Gerçi elde telefon bıt bıt mesajlaşmak Ukrayna'ya özgü bir durum değil, Türkiye'de de herkes elde telefon mesajlaşıyor, oyun oynuyor. Dışarı çıkıldığında bile en önemli şey cafe'nin ya da arkadaş evinin internet şifresini öğrenmek. Kiev'de restoranlarda, cafelerde internet şifresi menüde yazıyor. Sadece metroya inip çıkınca, telefonun interneti çalışmıyor, tabi kontörü az olunca da çalışmıyor. İtiraf etmeliyim ki sokaklarda internete gereksinim duymuyorum. Ama harita okuyabilen birisi için telefondan yol gösteren,sesli haritalar bu şehirde gezip, görmek için ideal.

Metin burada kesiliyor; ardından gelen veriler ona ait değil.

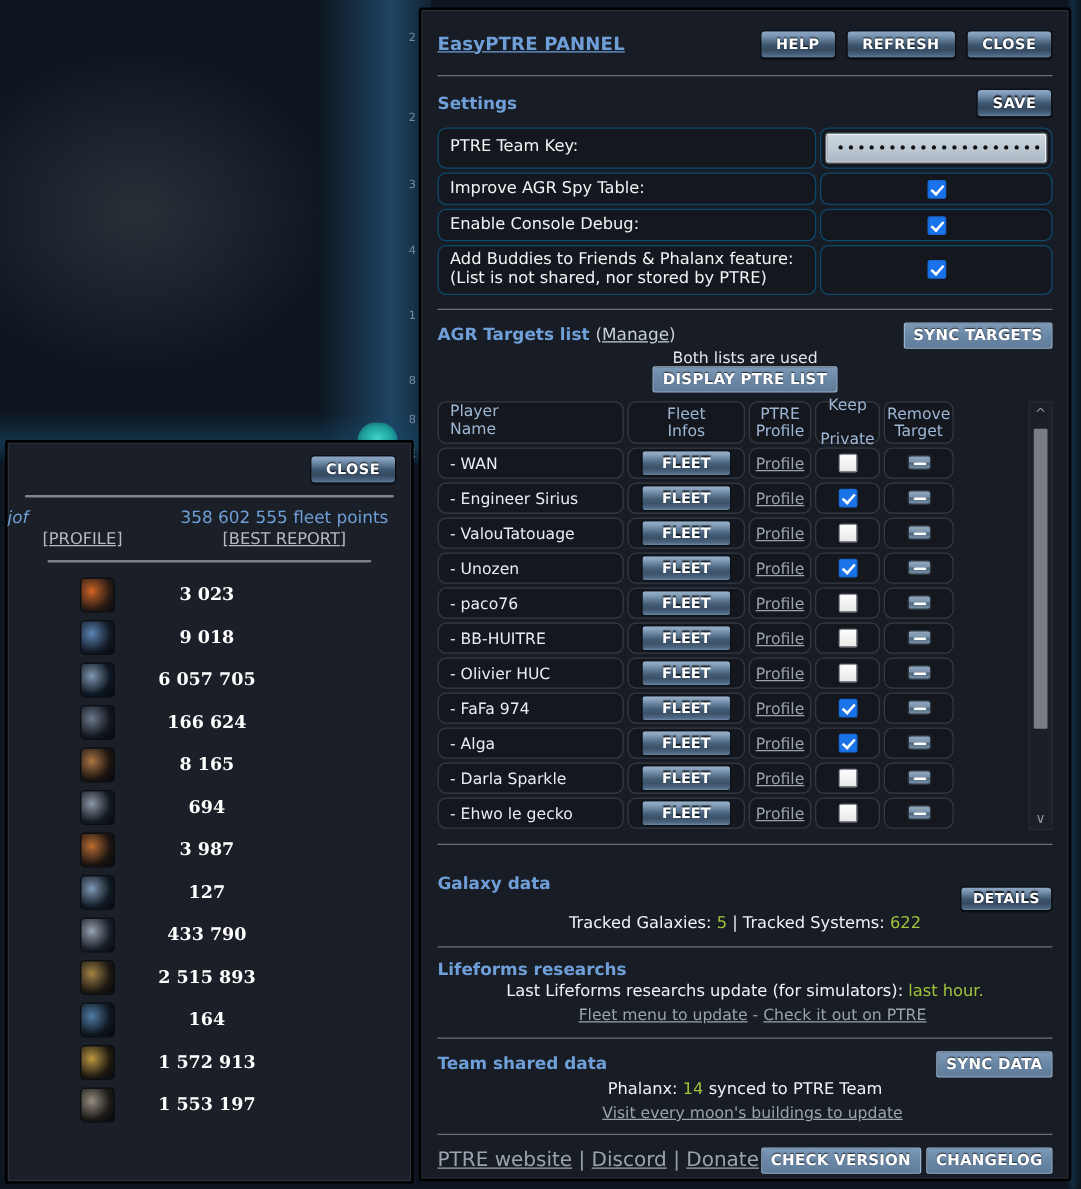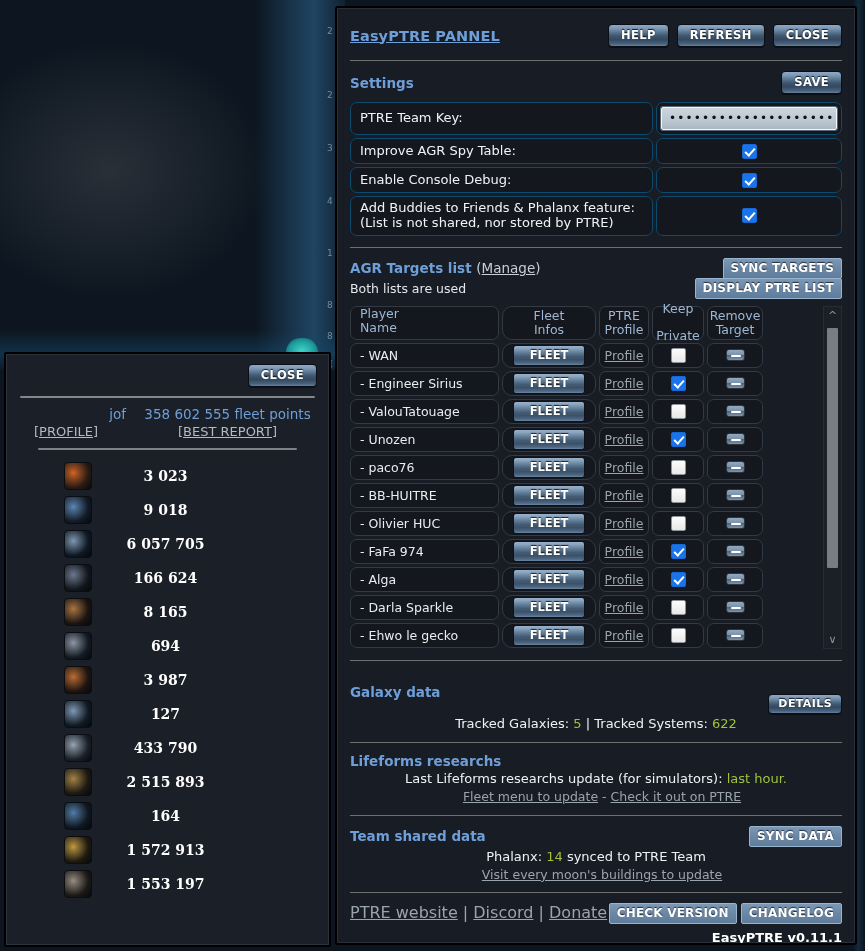"Both lists are used" .agr-sub { flex-direction: none -> column }
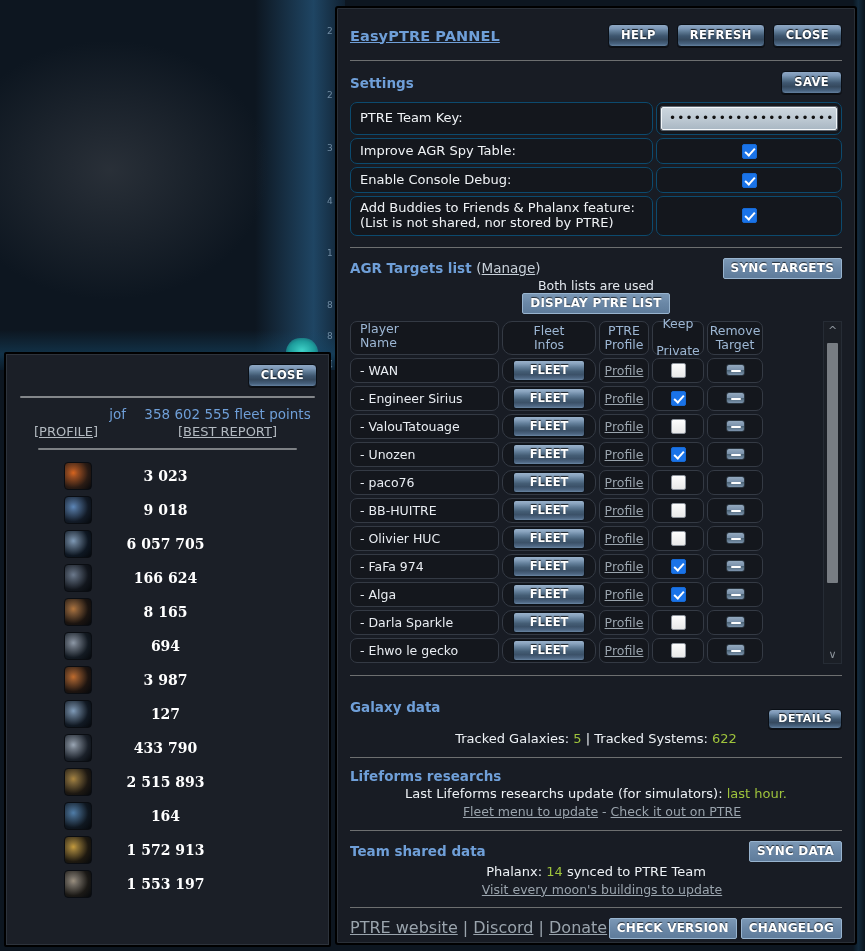"Fleet" .c-fleet { border-radius: 10px -> none }
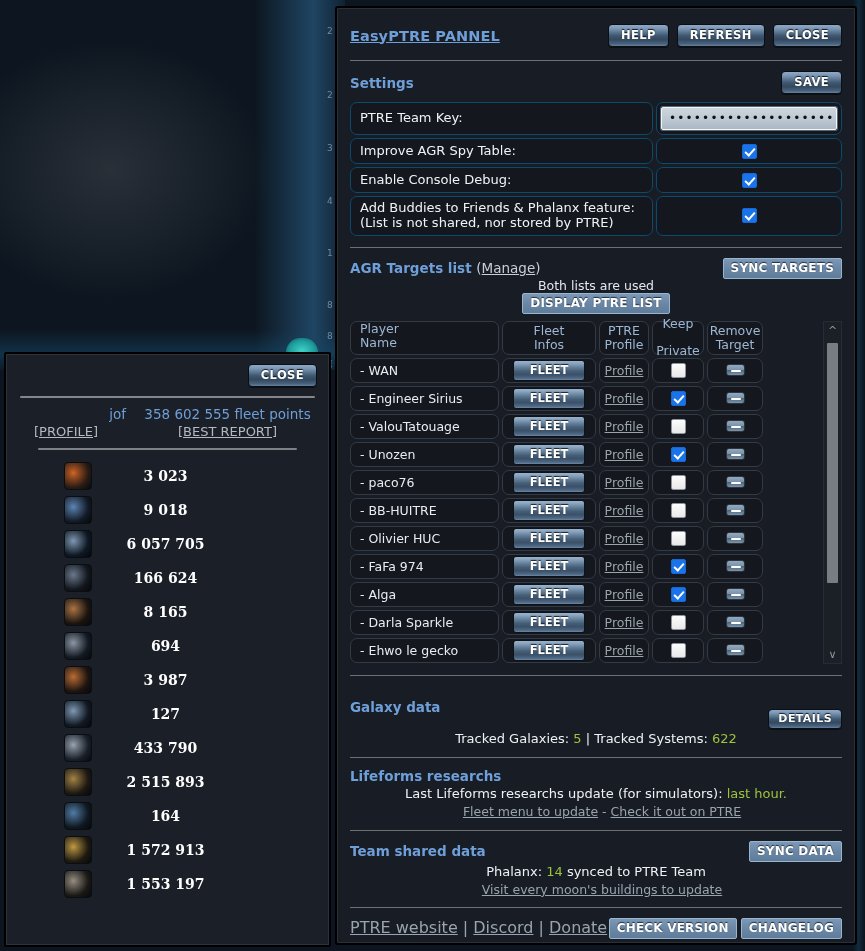"jof" .fp-ident .nick { font-style: none -> italic; text-align: right -> left }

Tek tuşla her bilgiye ulaşabiliyoruz, Sevgimizi gülücük atan, öpen, sarılan ikonlarla karşımızdakine gönderiyoruz. Bir şey beğenirsek 'like' ediyor, yine ikonlardaki el işaretleri ile onaylıyoruz. Peki gerçekten böyle hisediyor muyuz? Yoksa böyle yapmalı diyerek otomatiğe mi bağladık ? 
Yılbaşı yaklaşırken burada kartpostal görüyorum. Teknoloji çağında kartpostal geleneğinin de azaldığını, hüzünle düşünüyorum. Hem Rusça yazan kartpostalları kime atacağım. Ve mektup geleneği, yerini smslere bıraktı mı acaba? 

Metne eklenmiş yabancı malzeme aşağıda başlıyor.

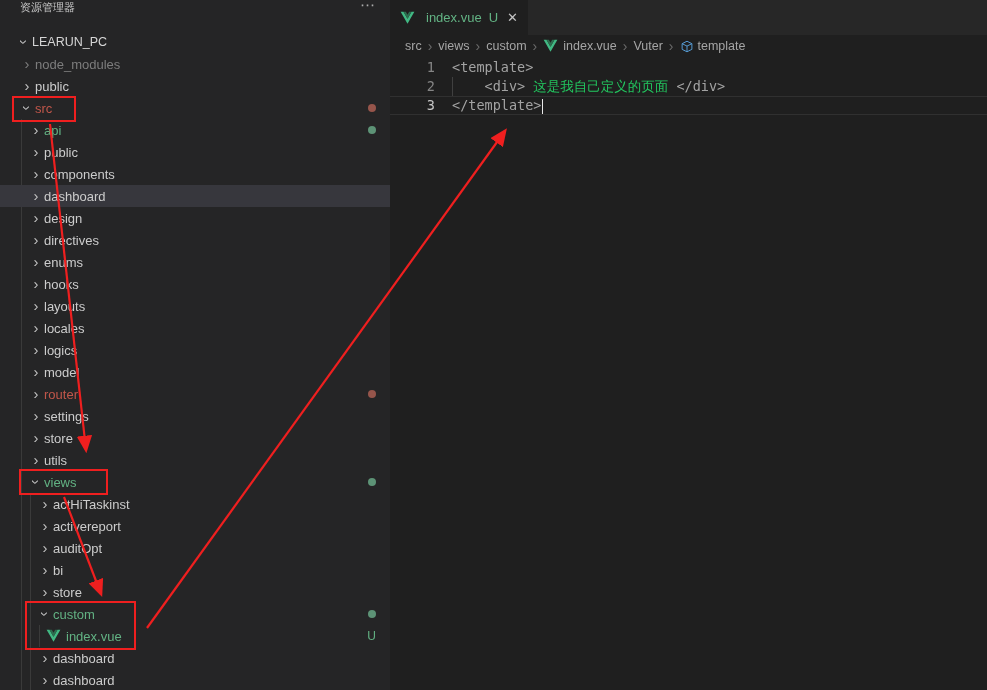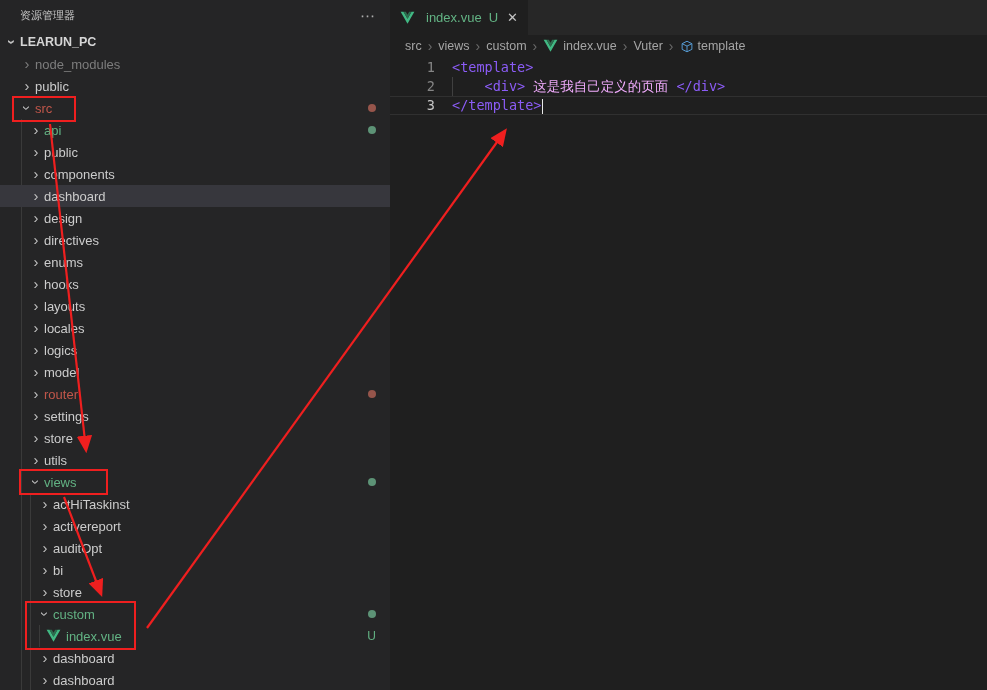"资源管理器" .sidebar-title { align-items: center -> flex-start }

Benim de mektuplarım blog yazılarım oluyor. Hayat yolunda herkes bi yoğunlukta konuşuyorsun öylesine dinliyor, paylaşıyorsun idare eder çözümler, yorunlar sunuyor. Sonra o çok önemli cep telefonu, tablet, internet dünyasına çekiliyor. 

2 yorum:

  1. Merhaba Parktaki Kadın,
    Blogunu Küçük Joe'ya yaptığın yorumla buldum ve takibe aldım.
    Mektuplaşmak veya kart göndermek demode oldu gibi görünse de, postadan mektup ya da kart almak gibisi var mı? Bu sene, uzun seneler sonra ilk defa bu heyecanı yaşadım blog sayesinde. Sevgili Jardzy beni o kadar mutlu etti ki, ben de aynı mutluluğu başkalarına yaşatmak için harekete geçtim. Kendim yılbaşı kartım ve yolladım. Her yılbaşında devam ettirmeye de kararlıyım. Sen de ailene ya da arkadaşlarına bu şekilde bir sürpriz yapabilirsin.
    Sevgiler.

    YanıtlaSil
  2. Merhaba Kitapsız Kadın,
    bu sene yapamadım geç kaldım ama Kiev dönüşümde sevdiklerime kart atmayı planlıyorum.Eskiden yazlıktan mektup arkadaşlarım vardı, çok mutlu olurdum. Mektup ve kart almak göndermek gibisi yok gerçekten, insanı mutlu ediyor.Hayatımızdaki küçük mutluluklar kaybolmasın, devam ettirelim.